Lapteva Yulia S, Vologzhannikova Alisa A, Sokolov Andrey S, Ismailov Ramis G, Uversky Vladimir N, Permyakov Sergei E
Institute for Biological Instrumentation of the Russian Academy of Sciences, Federal Research Center "Pushchino Scientific Center for Biological Research of the Russian Academy of Sciences", Pushchino, Moscow Region, 142290, Russia.
Department of Molecular Medicine and USF Health Byrd Alzheimer's Research Institute, Morsani College of Medicine, University of South Florida, Tampa, FL, 33612, USA.
Appl Biochem Biotechnol. 2021 May;193(5):1365-1378. doi: 10.1007/s12010-020-03324-8. Epub 2020 May 11.

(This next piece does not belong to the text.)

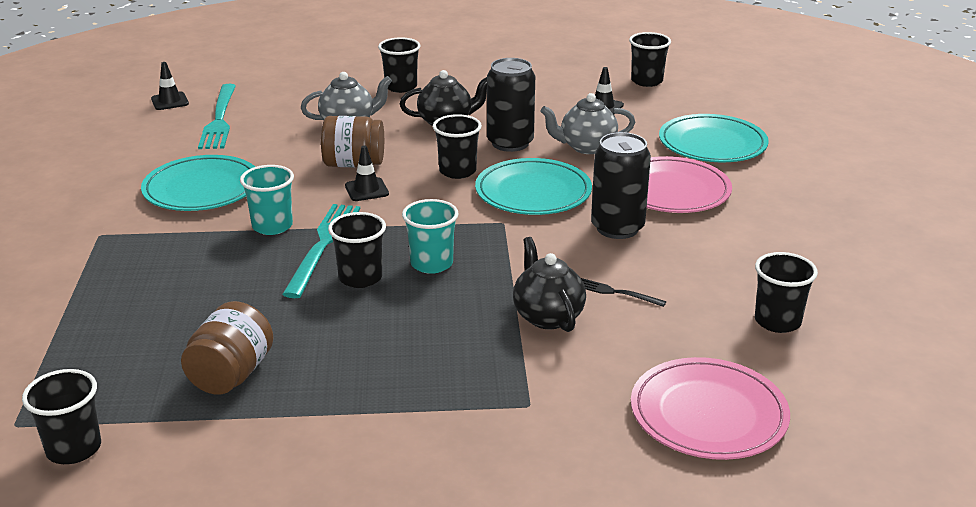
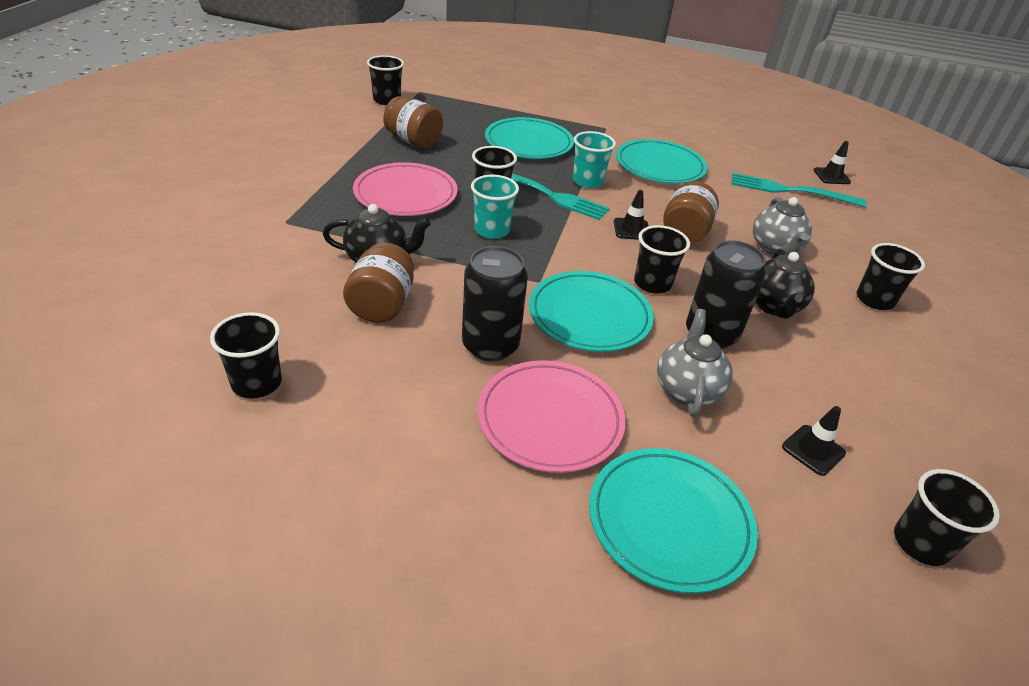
camera: 105 degrees right, 10 degrees up
(183, 281) = (528, 143): none -> turquoise plate
(617, 293) = (381, 305): black fork -> brown jar
(708, 414) = (192, 290): pink plate -> pink plate (405, 194)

Most eukaryotic proteins are N-terminally acetylated (Nt-acetylated) by specific N-terminal acetyltransferases (NATs). Although this co-/post-translational protein modification may affect different aspects of protein functioning, it is typically neglected in studies of bacterially expressed eukaryotic proteins, lacking this modification. To overcome this limitation of bacterial expression, we have probed the efficiency of recombinant Escherichia coli NATs (RimI, RimJ, and RimL) with regard to in vitro Nt-acetylation of several parvalbumins (PAs) expressed in E. coli. PA is a calcium-binding protein of vertebrates, which is sensitive to Nt-acetylation. Our analyses revealed that only metal-free PAs were prone to Nt-acetylation (up to 100%), whereas Ca binding abolished this modification, thereby indicating that Ca-induced structural stabilization of PAs impedes their Nt-acetylation. RimJ and RimL were active towards all PAs with N-terminal serine. Their activity towards PAs beginning with alanine was PA-specific, suggesting the importance of the subsequent residues. RimI showed the least activity regardless of the PA studied. Overall, NATs from E. coli are suited for post-translational Nt-acetylation of bacterially expressed eukaryotic proteins with decreased structural stability.
大多数真核生物蛋白质在N端被特定的N端乙酰转移酶(NATs)乙酰化(Nt-乙酰化)。尽管这种共翻译/翻译后蛋白质修饰可能会影响蛋白质功能的不同方面,但在缺乏这种修饰的细菌表达真核生物蛋白质的研究中,它通常被忽视。为了克服细菌表达的这一局限性,我们研究了重组大肠杆菌NATs(RimI、RimJ和RimL)对几种在大肠杆菌中表达的小白蛋白(PAs)进行体外Nt-乙酰化的效率。PA是脊椎动物的一种钙结合蛋白,对Nt-乙酰化敏感。我们的分析表明,只有无金属的PAs易于Nt-乙酰化(高达100%),而钙结合则消除了这种修饰,从而表明钙诱导的PA结构稳定阻碍了它们的Nt-乙酰化。RimJ和RimL对所有N端为丝氨酸的PAs都有活性。它们对以丙氨酸开头的PAs的活性具有PA特异性,这表明后续残基的重要性。无论研究哪种PA,RimI的活性都最低。总体而言,大肠杆菌的NATs适用于对结构稳定性降低的细菌表达真核生物蛋白质进行翻译后Nt-乙酰化。